## Text to read
11th Virginia Secretary of Public Safety
- In office January 14, 2002 – January 16, 2010
- Governor: Mark Warner Tim Kaine
- Preceded by: Gary K. Aronhalt
- Succeeded by: Marla Graff Decker

7th Director of the United States Marshals Service
- In office November 17, 1999 – January 2001
- President: Bill Clinton
- Preceded by: Eduardo Gonzalez
- Succeeded by: Benigno G. Reyna

Personal details
- Born: John William Marshall July 6, 1958 (age 68) New York City, U.S.
- Party: Democratic
- Parents: Thurgood Marshall (father); Cecilia Suyat (mother);
- Relatives: Thurgood Marshall Jr. (brother)
- Alma mater: Georgetown University (BA)

= John W. Marshall =

American politician (born 1958)

John William Marshall (born July 6, 1958) is an American politician who served as Secretary of Public Safety in the Cabinet of Virginia Governor Mark Warner from 2002 to 2006 and Governor Tim Kaine from 2006 to 2010, and was the longest-serving member of the Virginia Governor's Cabinet.

## Task goal
Please copy out the John W. Marshall profile above in full, word for word.

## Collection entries
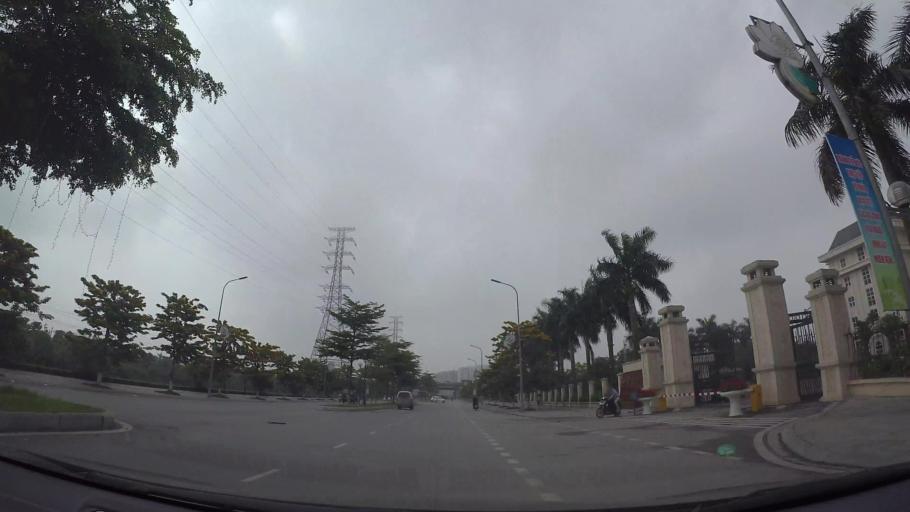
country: VN
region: Ha Noi
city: Van Dien
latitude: 20.9682
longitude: 105.8491
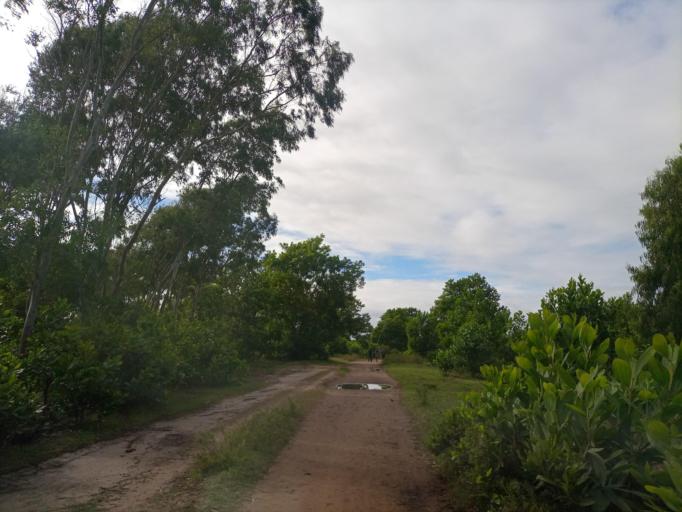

## Written answer
11th Virginia Secretary of Public Safety
- In office January 14, 2002 – January 16, 2010
- Governor: Mark Warner Tim Kaine
- Preceded by: Gary K. Aronhalt
- Succeeded by: Marla Graff Decker

7th Director of the United States Marshals Service
- In office November 17, 1999 – January 2001
- President: Bill Clinton
- Preceded by: Eduardo Gonzalez
- Succeeded by: Benigno G. Reyna

Personal details
- Born: John William Marshall July 6, 1958 (age 68) New York City, U.S.
- Party: Democratic
- Parents: Thurgood Marshall (father); Cecilia Suyat (mother);
- Relatives: Thurgood Marshall Jr. (brother)
- Alma mater: Georgetown University (BA)

= John W. Marshall =

American politician (born 1958)

John William Marshall (born July 6, 1958) is an American politician who served as Secretary of Public Safety in the Cabinet of Virginia Governor Mark Warner from 2002 to 2006 and Governor Tim Kaine from 2006 to 2010, and was the longest-serving member of the Virginia Governor's Cabinet.